■ How to complete this task
Search the data for "panel". Each line containing it is to be copied.
==================================================
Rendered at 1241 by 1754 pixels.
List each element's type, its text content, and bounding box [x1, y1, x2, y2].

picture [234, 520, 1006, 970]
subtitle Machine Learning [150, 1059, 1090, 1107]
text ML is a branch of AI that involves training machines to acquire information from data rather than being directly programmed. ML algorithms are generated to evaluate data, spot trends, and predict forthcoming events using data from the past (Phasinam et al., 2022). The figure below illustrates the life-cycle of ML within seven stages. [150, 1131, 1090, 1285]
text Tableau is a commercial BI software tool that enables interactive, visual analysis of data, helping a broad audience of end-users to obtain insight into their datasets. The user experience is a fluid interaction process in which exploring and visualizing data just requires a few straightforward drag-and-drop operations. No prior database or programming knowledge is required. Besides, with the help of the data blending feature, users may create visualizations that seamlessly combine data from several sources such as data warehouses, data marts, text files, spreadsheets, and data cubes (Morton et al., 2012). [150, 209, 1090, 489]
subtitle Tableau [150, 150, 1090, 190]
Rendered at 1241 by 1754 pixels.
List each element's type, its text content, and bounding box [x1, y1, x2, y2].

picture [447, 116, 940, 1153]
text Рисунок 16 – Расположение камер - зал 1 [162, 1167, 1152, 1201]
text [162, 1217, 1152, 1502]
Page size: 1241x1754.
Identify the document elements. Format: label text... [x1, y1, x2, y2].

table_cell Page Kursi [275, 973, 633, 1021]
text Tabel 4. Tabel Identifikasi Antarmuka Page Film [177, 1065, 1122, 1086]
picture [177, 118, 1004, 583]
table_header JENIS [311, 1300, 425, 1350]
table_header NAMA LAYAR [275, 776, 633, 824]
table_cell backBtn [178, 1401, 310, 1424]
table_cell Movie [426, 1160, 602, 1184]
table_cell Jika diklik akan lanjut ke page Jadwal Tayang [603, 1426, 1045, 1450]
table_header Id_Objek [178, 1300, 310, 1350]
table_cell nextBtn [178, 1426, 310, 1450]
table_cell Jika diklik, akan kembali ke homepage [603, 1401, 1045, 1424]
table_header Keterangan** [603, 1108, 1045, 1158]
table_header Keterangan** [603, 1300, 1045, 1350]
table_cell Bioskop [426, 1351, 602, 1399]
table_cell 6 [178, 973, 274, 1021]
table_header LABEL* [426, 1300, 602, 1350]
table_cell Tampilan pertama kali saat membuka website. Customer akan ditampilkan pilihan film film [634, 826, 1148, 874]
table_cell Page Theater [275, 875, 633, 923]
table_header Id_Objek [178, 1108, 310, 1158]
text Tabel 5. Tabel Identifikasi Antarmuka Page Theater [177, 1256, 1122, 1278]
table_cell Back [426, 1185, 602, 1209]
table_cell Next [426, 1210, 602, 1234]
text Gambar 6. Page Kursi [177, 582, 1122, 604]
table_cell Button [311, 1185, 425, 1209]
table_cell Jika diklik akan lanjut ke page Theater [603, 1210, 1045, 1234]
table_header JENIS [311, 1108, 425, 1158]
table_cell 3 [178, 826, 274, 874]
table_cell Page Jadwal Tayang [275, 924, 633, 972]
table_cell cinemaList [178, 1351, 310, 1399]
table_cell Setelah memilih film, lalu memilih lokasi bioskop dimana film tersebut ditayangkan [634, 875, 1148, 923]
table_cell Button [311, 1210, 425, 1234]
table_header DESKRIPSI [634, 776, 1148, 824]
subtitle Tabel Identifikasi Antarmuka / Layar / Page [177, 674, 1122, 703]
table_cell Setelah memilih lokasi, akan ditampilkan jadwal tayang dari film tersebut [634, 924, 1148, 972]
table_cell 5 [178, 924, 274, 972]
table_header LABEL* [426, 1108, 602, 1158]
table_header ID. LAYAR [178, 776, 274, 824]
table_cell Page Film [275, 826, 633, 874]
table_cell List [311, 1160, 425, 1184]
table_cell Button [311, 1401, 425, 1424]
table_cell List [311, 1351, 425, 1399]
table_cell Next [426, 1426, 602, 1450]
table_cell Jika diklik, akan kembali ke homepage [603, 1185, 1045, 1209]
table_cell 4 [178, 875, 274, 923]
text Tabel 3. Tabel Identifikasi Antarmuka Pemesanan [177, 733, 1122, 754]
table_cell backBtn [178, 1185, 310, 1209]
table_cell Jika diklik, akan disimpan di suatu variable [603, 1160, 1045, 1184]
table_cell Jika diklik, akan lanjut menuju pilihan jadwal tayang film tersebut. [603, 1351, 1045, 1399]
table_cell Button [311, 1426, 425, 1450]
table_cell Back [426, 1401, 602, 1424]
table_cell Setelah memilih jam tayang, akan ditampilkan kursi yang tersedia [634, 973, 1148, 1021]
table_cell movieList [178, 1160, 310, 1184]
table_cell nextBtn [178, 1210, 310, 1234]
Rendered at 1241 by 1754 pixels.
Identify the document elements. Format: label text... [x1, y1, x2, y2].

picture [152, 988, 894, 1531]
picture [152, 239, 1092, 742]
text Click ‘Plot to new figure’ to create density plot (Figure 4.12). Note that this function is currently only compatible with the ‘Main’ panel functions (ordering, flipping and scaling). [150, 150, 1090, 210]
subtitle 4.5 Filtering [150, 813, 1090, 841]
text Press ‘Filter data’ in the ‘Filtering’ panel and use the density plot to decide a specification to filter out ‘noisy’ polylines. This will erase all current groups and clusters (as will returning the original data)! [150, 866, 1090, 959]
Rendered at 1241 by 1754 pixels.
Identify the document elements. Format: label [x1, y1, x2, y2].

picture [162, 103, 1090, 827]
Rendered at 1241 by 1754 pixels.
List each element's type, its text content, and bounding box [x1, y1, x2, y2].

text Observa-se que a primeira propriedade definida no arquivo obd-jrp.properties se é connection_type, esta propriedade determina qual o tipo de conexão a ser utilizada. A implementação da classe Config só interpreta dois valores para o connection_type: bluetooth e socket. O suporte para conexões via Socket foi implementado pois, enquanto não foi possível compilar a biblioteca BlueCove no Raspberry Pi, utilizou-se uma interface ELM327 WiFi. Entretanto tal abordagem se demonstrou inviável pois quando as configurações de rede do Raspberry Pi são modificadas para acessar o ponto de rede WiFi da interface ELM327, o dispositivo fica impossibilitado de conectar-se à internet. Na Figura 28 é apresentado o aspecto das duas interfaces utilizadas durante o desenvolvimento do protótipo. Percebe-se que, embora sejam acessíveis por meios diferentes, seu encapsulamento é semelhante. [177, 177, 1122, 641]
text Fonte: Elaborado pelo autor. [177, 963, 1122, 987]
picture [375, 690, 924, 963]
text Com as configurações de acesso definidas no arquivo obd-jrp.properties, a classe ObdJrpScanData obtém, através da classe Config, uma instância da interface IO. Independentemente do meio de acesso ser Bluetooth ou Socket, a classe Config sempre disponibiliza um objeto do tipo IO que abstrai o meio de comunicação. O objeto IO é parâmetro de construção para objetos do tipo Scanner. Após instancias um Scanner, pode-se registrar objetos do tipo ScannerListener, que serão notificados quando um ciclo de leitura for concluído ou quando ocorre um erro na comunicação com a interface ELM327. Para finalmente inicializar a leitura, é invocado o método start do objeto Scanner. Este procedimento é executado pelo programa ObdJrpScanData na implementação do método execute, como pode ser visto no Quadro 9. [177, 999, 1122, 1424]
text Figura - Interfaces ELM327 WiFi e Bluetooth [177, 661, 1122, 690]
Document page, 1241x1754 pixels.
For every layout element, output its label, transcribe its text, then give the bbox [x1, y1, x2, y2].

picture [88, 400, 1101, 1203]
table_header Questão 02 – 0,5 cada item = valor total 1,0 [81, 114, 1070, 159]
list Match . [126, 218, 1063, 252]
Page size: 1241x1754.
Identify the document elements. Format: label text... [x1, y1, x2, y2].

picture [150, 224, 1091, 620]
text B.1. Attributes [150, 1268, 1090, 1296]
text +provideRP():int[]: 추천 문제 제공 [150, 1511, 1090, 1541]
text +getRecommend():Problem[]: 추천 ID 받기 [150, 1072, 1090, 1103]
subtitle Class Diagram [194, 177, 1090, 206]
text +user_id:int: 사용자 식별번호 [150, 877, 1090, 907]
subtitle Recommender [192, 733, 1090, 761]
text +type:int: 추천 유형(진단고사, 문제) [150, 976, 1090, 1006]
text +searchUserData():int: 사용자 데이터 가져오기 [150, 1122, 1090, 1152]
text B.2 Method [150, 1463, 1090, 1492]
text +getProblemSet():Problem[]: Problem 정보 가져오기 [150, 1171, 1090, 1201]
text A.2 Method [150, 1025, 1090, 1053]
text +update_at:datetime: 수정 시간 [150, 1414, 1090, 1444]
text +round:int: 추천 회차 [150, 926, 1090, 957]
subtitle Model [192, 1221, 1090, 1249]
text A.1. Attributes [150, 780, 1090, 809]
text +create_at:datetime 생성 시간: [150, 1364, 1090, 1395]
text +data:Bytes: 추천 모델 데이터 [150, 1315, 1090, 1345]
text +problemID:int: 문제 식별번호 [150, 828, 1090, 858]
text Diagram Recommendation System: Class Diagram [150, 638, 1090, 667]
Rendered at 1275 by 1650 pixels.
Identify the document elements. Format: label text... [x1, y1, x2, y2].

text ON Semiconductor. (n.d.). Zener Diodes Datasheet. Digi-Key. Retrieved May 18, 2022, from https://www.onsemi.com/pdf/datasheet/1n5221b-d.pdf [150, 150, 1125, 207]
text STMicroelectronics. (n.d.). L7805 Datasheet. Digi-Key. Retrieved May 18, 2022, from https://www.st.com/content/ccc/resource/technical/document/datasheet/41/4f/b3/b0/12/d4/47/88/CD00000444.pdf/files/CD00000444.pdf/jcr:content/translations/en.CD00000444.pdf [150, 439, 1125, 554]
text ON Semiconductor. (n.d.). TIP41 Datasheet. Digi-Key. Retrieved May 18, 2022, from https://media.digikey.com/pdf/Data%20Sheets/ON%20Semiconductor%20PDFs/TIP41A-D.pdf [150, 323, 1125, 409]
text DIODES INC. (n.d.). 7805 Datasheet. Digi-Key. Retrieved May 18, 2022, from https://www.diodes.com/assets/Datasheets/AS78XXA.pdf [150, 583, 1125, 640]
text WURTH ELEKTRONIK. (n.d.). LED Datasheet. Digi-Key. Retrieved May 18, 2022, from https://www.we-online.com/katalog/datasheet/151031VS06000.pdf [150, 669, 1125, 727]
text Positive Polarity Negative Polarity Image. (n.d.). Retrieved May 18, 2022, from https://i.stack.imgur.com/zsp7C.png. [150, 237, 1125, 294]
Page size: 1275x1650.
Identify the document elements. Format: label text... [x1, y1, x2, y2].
==================================================
■ Answer to this exercise
text Click ‘Plot to new figure’ to create density plot (Figure 4.12). Note that this function is currently only compatible with the ‘Main’ panel functions (ordering, flipping and scaling). [150, 150, 1090, 210]
text Press ‘Filter data’ in the ‘Filtering’ panel and use the density plot to decide a specification to filter out ‘noisy’ polylines. This will erase all current groups and clusters (as will returning the original data)! [150, 866, 1090, 959]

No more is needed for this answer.